American jazz drummer, pianist, and composer Jack DeJohnette performs at the Five Continents Marseille Jazz festival, in Marseille, southern France on July 18, 2018. CLAUDE PARIS / AP
Jack DeJohnette, a celebrated jazz drummer who worked with Miles Davis on his landmark 1970 fusion album and collaborated with Keith Jarrett and a vast array of other jazz greats, has died at 83.
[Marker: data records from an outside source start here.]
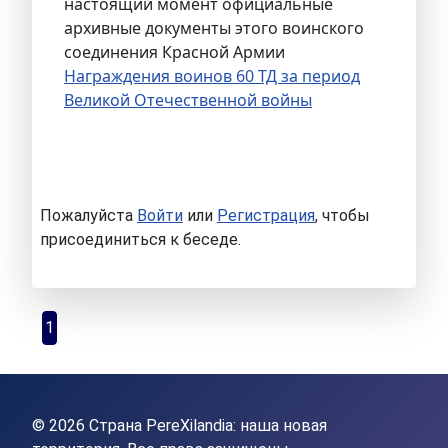
настоящий момент официальные
архивные документы этого воинского
соединения Красной Армии
Награждения воинов 60 ТД за период
Великой Отечественной войны
Пожалуйста
Войти
или
Регистрация
, чтобы
присоединиться к беседе.
1
© 2026 Страна PereXilandia: наша новая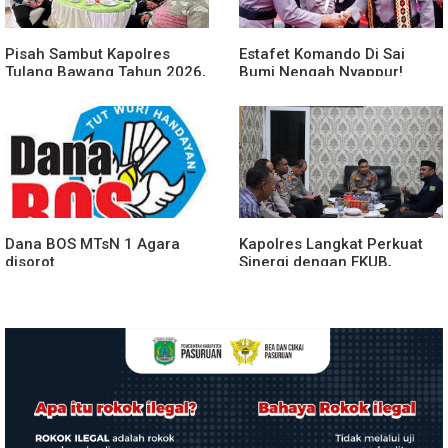
Pisah Sambut Kapolres
Estafet Komando Di Sai
Tulang Bawang Tahun 2026,
Bumi Nengah Nyappur!
Perkuat Sinergitas
Prosesi Farewell Parade
Forkopimda untuk Menjaga
Dan Penyerahan Tunggul
Stabilitas Daerah
Kesatuan Polres Tulang
Bawang Berlangsung
Spektakuler
Dana BOS MTsN 1 Agara
Kapolres Langkat Perkuat
disorot
Sinergi dengan FKUB,
Kolaborasi Tokoh Agama
Jadi Pilar Menjaga
Kamtibmas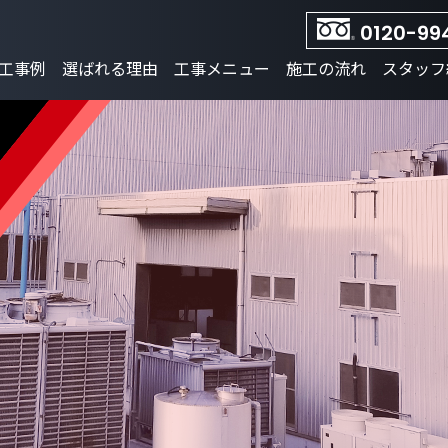
0120-99
工事例
選ばれる理由
工事メニュー
施工の流れ
スタッフ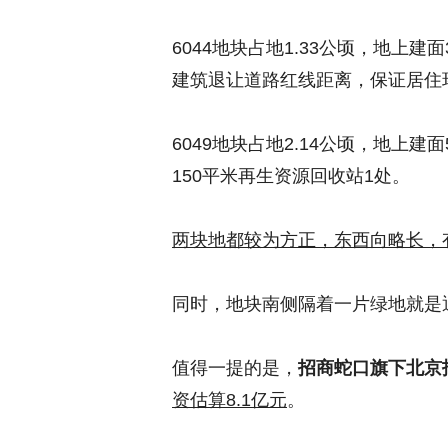
6044地块占地1.33公顷，地上
建筑退让道路红线距离，保证居住
6049地块占地2.14公顷，地上建
150平米再生资源回收站1处。
两块地都较为方正，东西向略长，
同时，地块南侧隔着一片绿地就是
值得一提的是，
招商蛇口旗下北京
资估算8.1亿元
。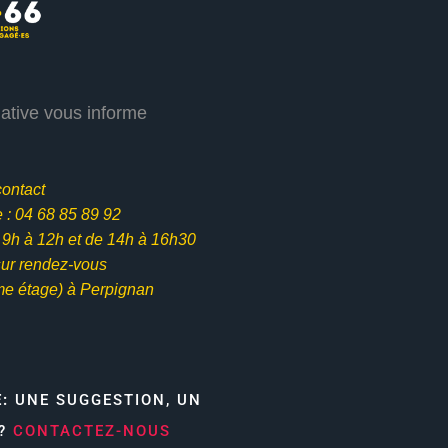
iative vous informe
contact
: 04 68 85 89 92
e 9h à 12h et
de 14h à 16h30
ur rendez-vous
me étage) à Perpignan
E:
UNE SUGGESTION, UN
N?
CONTACTEZ-NOUS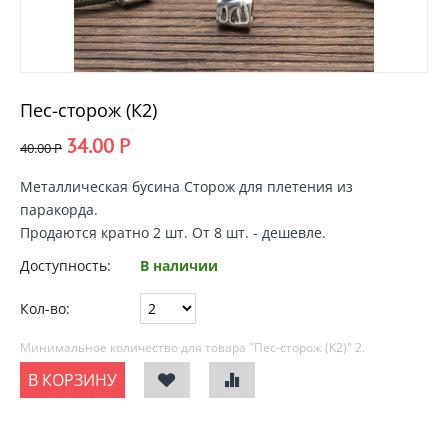
Пес-сторож (К2)
34.00
Р
40.00
Р
Металлическая
бусина Сторож для плетения из
паракорда
.
Продаются кратно 2 шт. От 8 шт. - дешевле.
Доступность:
В наличии
Кол-во:
Минимальное количество для товара "Пес-сторож (К2)"
2
.
В КОРЗИНУ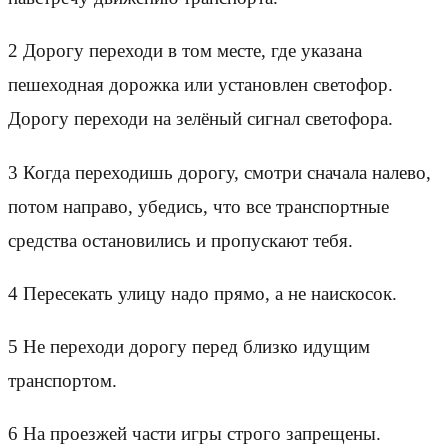
2 Дорогу переходи в том месте, где указана
пешеходная дорожка или установлен светофор.
Дорогу переходи на зелёный сигнал светофора.
3 Когда переходишь дорогу, смотри сначала налево,
потом направо, убедись, что все транспортные
средства остановились и пропускают тебя.
4 Пересекать улицу надо прямо, а не наискосок.
5 Не переходи дорогу перед близко идущим
транспортом.
6 На проезжей части игры строго запрещены.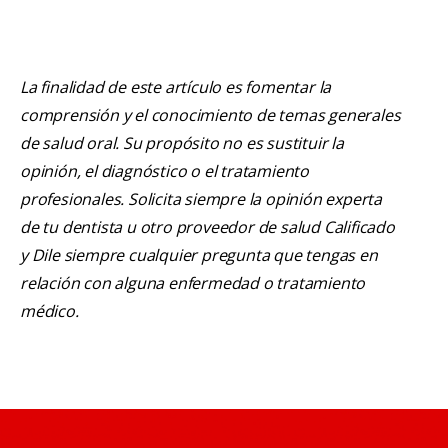
La finalidad de este artículo es fomentar la
comprensión y el conocimiento de temas generales
de salud oral. Su propósito no es sustituir la
opinión, el diagnóstico o el tratamiento
profesionales. Solicita siempre la opinión experta
de tu dentista u otro proveedor de salud Calificado
y Dile siempre cualquier pregunta que tengas en
relación con alguna enfermedad o tratamiento
médico.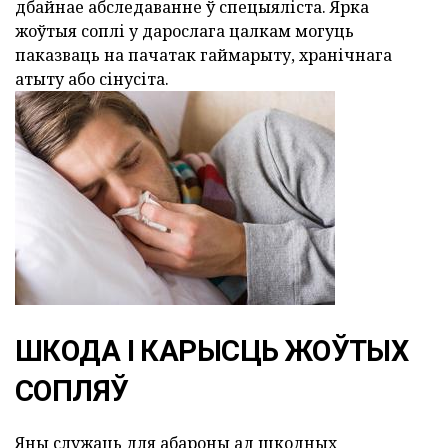
дбайнае абследаванне ў спецыяліста. Ярка
жоўтыя соплі у дарослага цалкам могуць
паказваць на пачатак гаймарыту, хранічнага
атыту або сінусіта.
ШКОДА І КАРЫСЦЬ ЖОЎТЫХ
СОПЛЯЎ
Яны служаць для абароны ад шкодных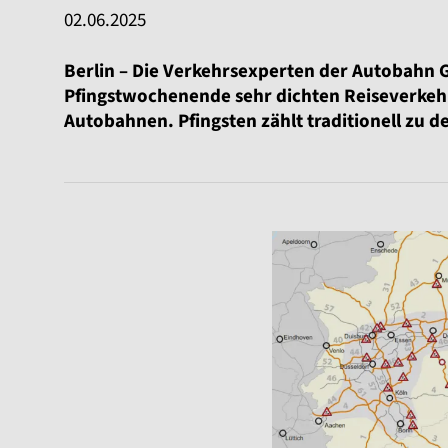
02.06.2025
Berlin – Die Verkehrsexperten der Autobah
Pfingstwochenende sehr dichten Reiseverkehr
Autobahnen. Pfingsten zählt traditionell zu d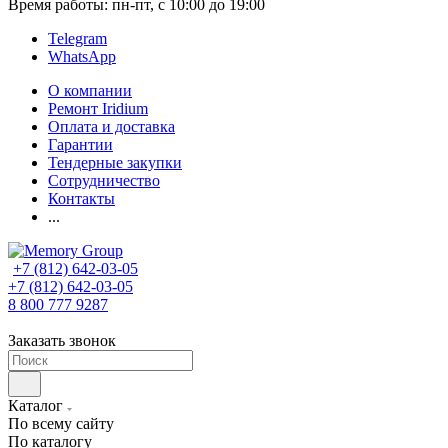
Время работы: пн-пт, с 10:00 до 19:00
Telegram
WhatsApp
О компании
Ремонт Iridium
Оплата и доставка
Гарантии
Тендерные закупки
Сотрудничество
Контакты
...
+7 (812) 642-03-05
+7 (812) 642-03-05
8 800 777 9287
Заказать звонок
Каталог
По всему сайту
По каталогу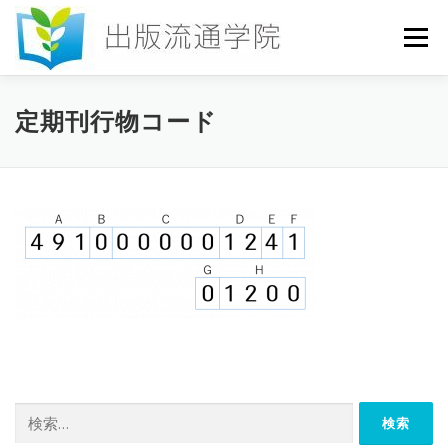
コ
ン
メニュー
テ
ン
ツ
へ
HOME
セミナー
発行物
お申込み
定期刊行物コード
ス
キ
ッ
プ
お問い合わせ
DICTIONARY
COLUMN
書店研究会
検
索: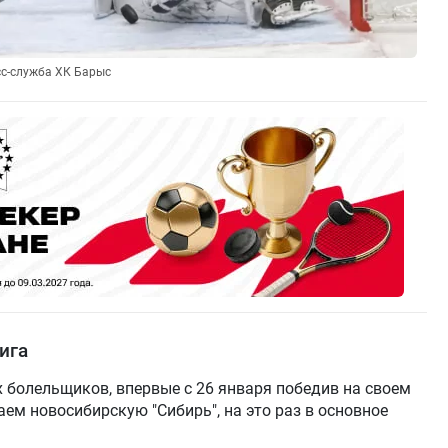
сс-служба ХК Барыс
ига
 болельщиков, впервые с 26 января победив на своем
аем новосибирскую "Сибирь", на это раз в основное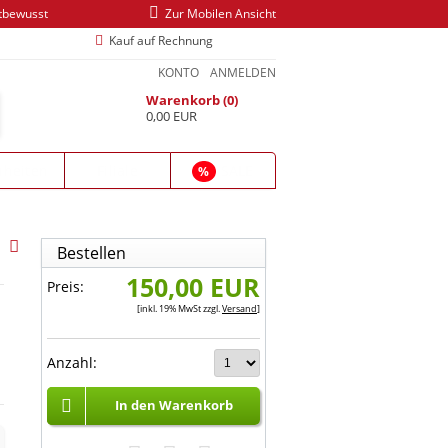
tbewusst
Zur Mobilen Ansicht
Kauf auf Rechnung
KONTO
ANMELDEN
Warenkorb (0)
0,00 EUR
heiten
Filiale
SALE
%
Bestellen
150,00 EUR
Preis:
[inkl. 19% MwSt zzgl.
Versand
]
Anzahl:
In den Warenkorb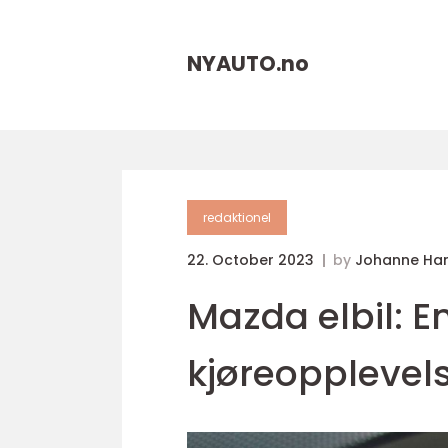
NYAUTO.
no
redaktionel
22. October 2023
by
Johanne Ha
Mazda elbil: E
kjøreopplevel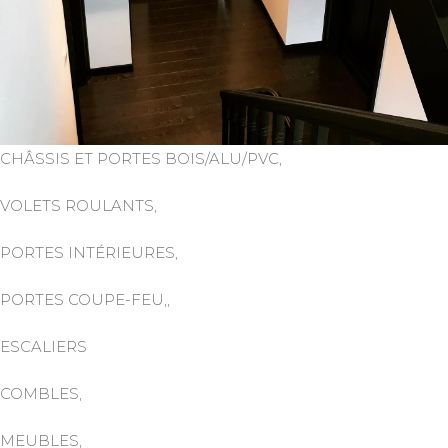
CHÂSSIS ET PORTES BOIS/ALU/PVC,
VOLETS ROULANTS,
PORTES INTÉRIEURES,
PORTES COUPE-FEU,,
ESCALIERS
COMBLES,
MEUBLES,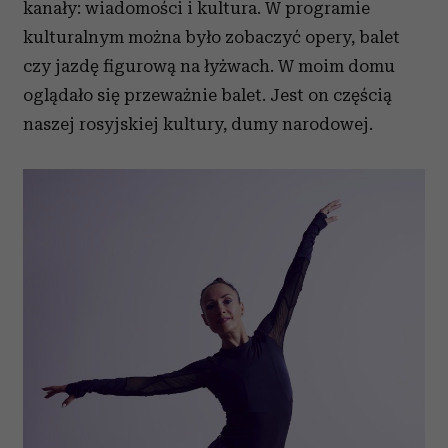
kanały: wiadomości i kultura. W programie
kulturalnym można było zobaczyć opery, balet
czy jazdę figurową na łyżwach. W moim domu
oglądało się przeważnie balet. Jest on częścią
naszej rosyjskiej kultury, dumy narodowej.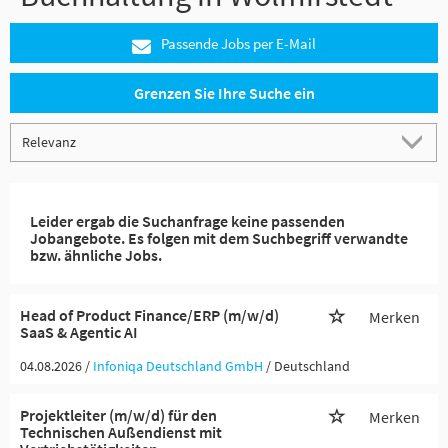
Passende Jobs per E-Mail
Grenzen Sie Ihre Suche ein
Leider ergab die Suchanfrage keine passenden
Jobangebote. Es folgen mit dem Suchbegriff verwandte
bzw. ähnliche Jobs.
Head of Product Finance/ERP (m/w/d)
Merken
SaaS & Agentic AI
04.08.2026 /
Infoniqa Deutschland GmbH
/ Deutschland
Projektleiter (m/w/d) für den
Merken
Technischen Außendienst mit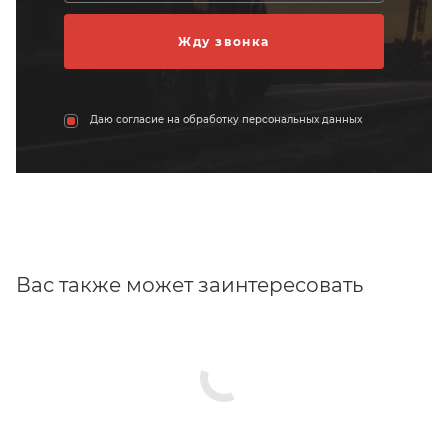
Даю согласие на обработку персональных данных
Вас также может заинтересовать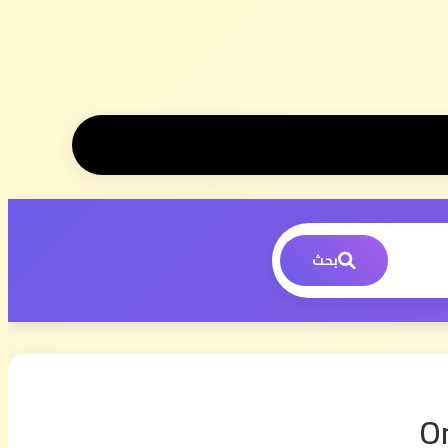
بحث
On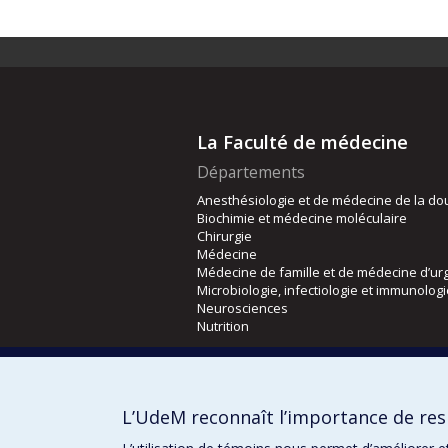
La Faculté de médecine
Départements
Anesthésiologie et de médecine de la do
Biochimie et médecine moléculaire
Chirurgie
Médecine
Médecine de famille et de médecine d’ur
Microbiologie, infectiologie et immunolog
Neurosciences
Nutrition
Écoles
Kinésiologie et des sciences de l’activité
L’UdeM reconnaît l’importance de resp
Orthophonie et audiologie
Réadaptation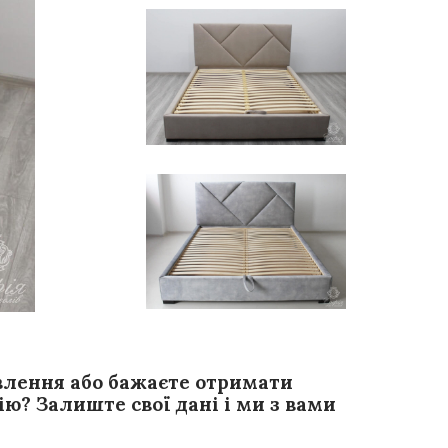
влення або бажаєте отримати
ю? Залиште свої дані і ми з вами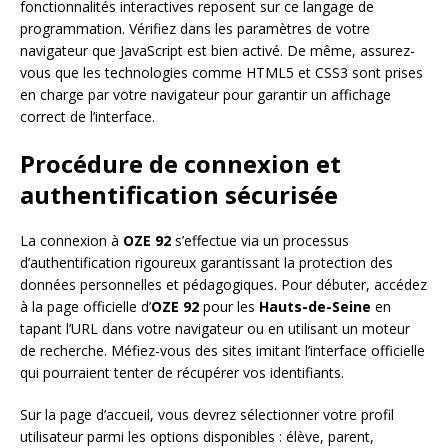
fonctionnalités interactives reposent sur ce langage de
programmation. Vérifiez dans les paramètres de votre
navigateur que JavaScript est bien activé. De même, assurez-
vous que les technologies comme HTML5 et CSS3 sont prises
en charge par votre navigateur pour garantir un affichage
correct de l’interface.
Procédure de connexion et
authentification sécurisée
La connexion à
OZE 92
s’effectue via un processus
d’authentification rigoureux garantissant la protection des
données personnelles et pédagogiques. Pour débuter, accédez
à la page officielle d’
OZE 92
pour les
Hauts-de-Seine
en
tapant l’URL dans votre navigateur ou en utilisant un moteur
de recherche. Méfiez-vous des sites imitant l’interface officielle
qui pourraient tenter de récupérer vos identifiants.
Sur la page d’accueil, vous devrez sélectionner votre profil
utilisateur parmi les options disponibles : élève, parent,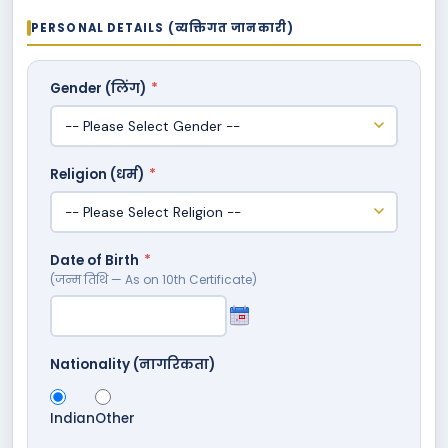
PERSONAL DETAILS (व्यक्तिगत जानकारी)
Gender (लिंग)
*
Religion (धर्म)
*
Date of Birth
*
(जन्म तिथि — As on 10th Certificate)
Nationality (नागरिकता)
Indian
Other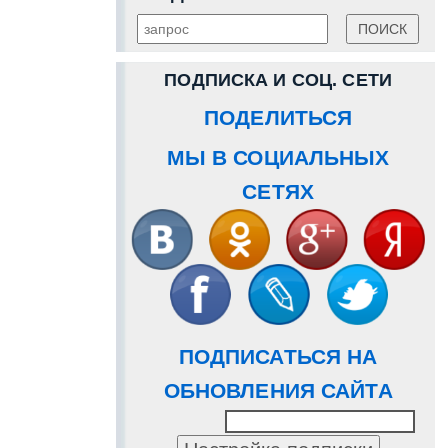
ПОДПИСКА И СОЦ. СЕТИ
ПОДЕЛИТЬСЯ
МЫ В СОЦИАЛЬНЫХ
СЕТЯХ
ПОДПИСАТЬСЯ НА
ОБНОВЛЕНИЯ САЙТА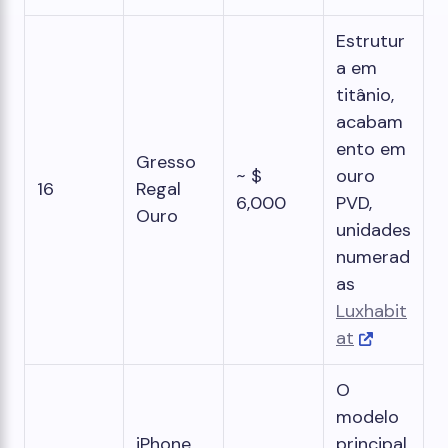
Estrutur
a em
titânio,
acabam
ento em
Gresso
~ $
ouro
16
Regal
6,000
PVD,
Ouro
unidades
numerad
as
Luxhabit
at
O
modelo
iPhone
principal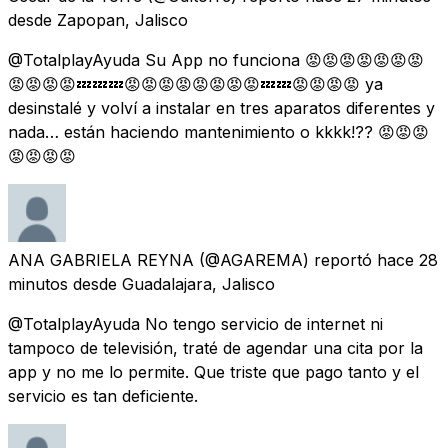
desde
Zapopan, Jalisco
@TotalplayAyuda Su App no funciona 😡😡😡😡😡😡😡
😡😡😡😡💤💤💤😡😡😡😡😡😡😡😡💤💤😡😡😡😡 ya
desinstalé y volví a instalar en tres aparatos diferentes y
nada… están haciendo mantenimiento o kkkk!?? 😡😡😡
😡😡😡😡
ANA GABRIELA REYNA
(@AGAREMA) reportó
hace 28
minutos
desde
Guadalajara, Jalisco
@TotalplayAyuda No tengo servicio de internet ni
tampoco de televisión, traté de agendar una cita por la
app y no me lo permite. Que triste que pago tanto y el
servicio es tan deficiente.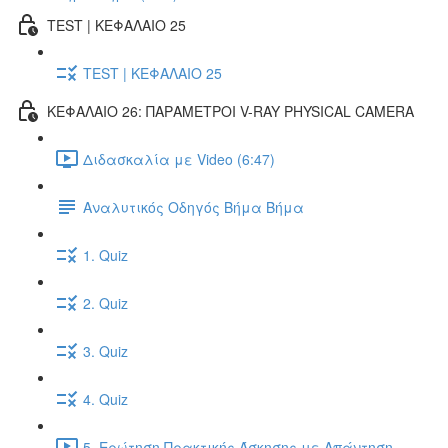
TEST | ΚΕΦΑΛΑΙΟ 25
TEST | ΚΕΦΑΛΑΙΟ 25
ΚΕΦΑΛΑΙΟ 26: ΠΑΡΑΜΕΤΡΟΙ V-RAY PHYSICAL CAMERA
Διδασκαλία με Video (6:47)
Αναλυτικός Οδηγός Βήμα Βήμα
1. Quiz
2. Quiz
3. Quiz
4. Quiz
5. Ερώτηση Πρακτικής Άσκησης με Απάντηση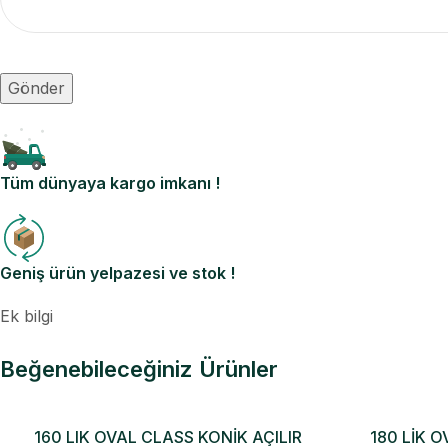
Tüm dünyaya kargo imkanı !
Geniş ürün yelpazesi ve stok !
Ek bilgi
Beğenebileceğiniz Ürünler
160 LIK OVAL CLASS KONİK AÇILIR
180 LİK O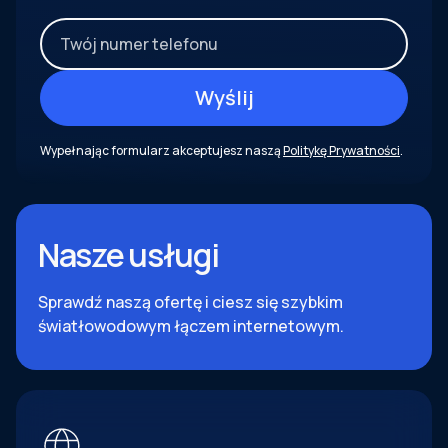
Wypełnając formularz akceptujesz naszą
Politykę Prywatności
.
Nasze usługi
Sprawdź naszą ofertę i ciesz się szybkim
światłowodowym łączem internetowym.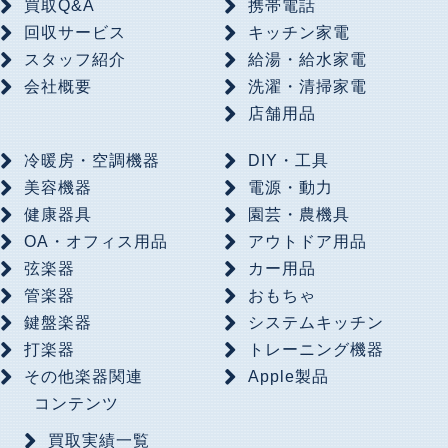
買取Q&A
携帯電話
回収サービス
キッチン家電
スタッフ紹介
給湯・給水家電
会社概要
洗濯・清掃家電
店舗用品
冷暖房・空調機器
DIY・工具
美容機器
電源・動力
健康器具
園芸・農機具
OA・オフィス用品
アウトドア用品
弦楽器
カー用品
管楽器
おもちゃ
鍵盤楽器
システムキッチン
打楽器
トレーニング機器
その他楽器関連
Apple製品
コンテンツ
買取実績一覧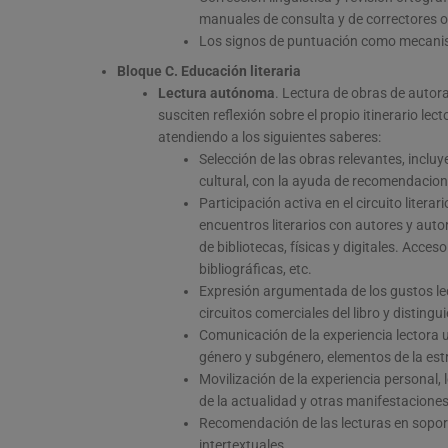
manuales de consulta y de correctores or
Los signos de puntuación como mecanismo
Bloque C. Educación literaria
Lectura autónoma
. Lectura de obras de autor
susciten reflexión sobre el propio itinerario lect
atendiendo a los siguientes saberes:
Selección de las obras relevantes, inclu
cultural, con la ayuda de recomendacion
Participación activa en el circuito literar
encuentros literarios con autores y auto
de bibliotecas, físicas y digitales. Acce
bibliográficas, etc.
Expresión argumentada de los gustos lect
circuitos comerciales del libro y disting
Comunicación de la experiencia lectora 
género y subgénero, elementos de la estruc
Movilización de la experiencia personal, 
de la actualidad y otras manifestaciones l
Recomendación de las lecturas en sopor
intertextuales.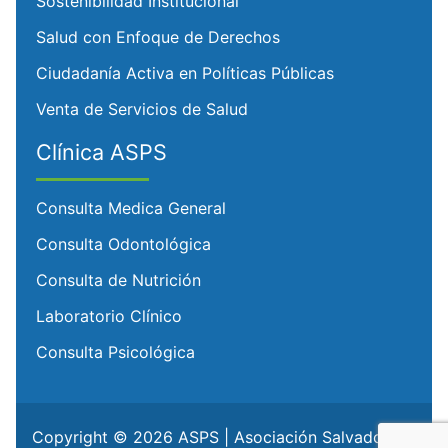
Sostenibilidad Institucional
Salud con Enfoque de Derechos
Ciudadanía Activa en Políticas Públicas
Venta de Servicios de Salud
Clínica ASPS
Consulta Medica General
Consulta Odontológica
Consulta de Nutrición
Laboratorio Clínico
Consulta Psicológica
Copyright © 2026 ASPS | Asociación Salvadoreña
The acclaimed drummer, bandleader and composer died on Sunday, October 26, in Kingston, New York, of congestive heart failure, surrounded by his wife, family and close friends, his assistant, Joan Clancy, told The Associated Press.
A winner of two Grammy awards, the Chicago-born DeJohnette began his musical life as a classical pianist, starting training at age 4, before taking up the drums with his high school band. He was in demand in his early years as both a pianist and a drummer.
Over the years he collaborated not only with Davis and Jarrett but also with names like John Coltrane, Sun Ra, Thelonious Monk, Stan Getz, Chet Baker, Sonny Rollins, Herbie Hancock, Betty Carter – "virtually every major jazz figure from the 1960s on," wrote the National Endowment for the Arts, which honored him in 2012 with a Jazz Master Fellowship.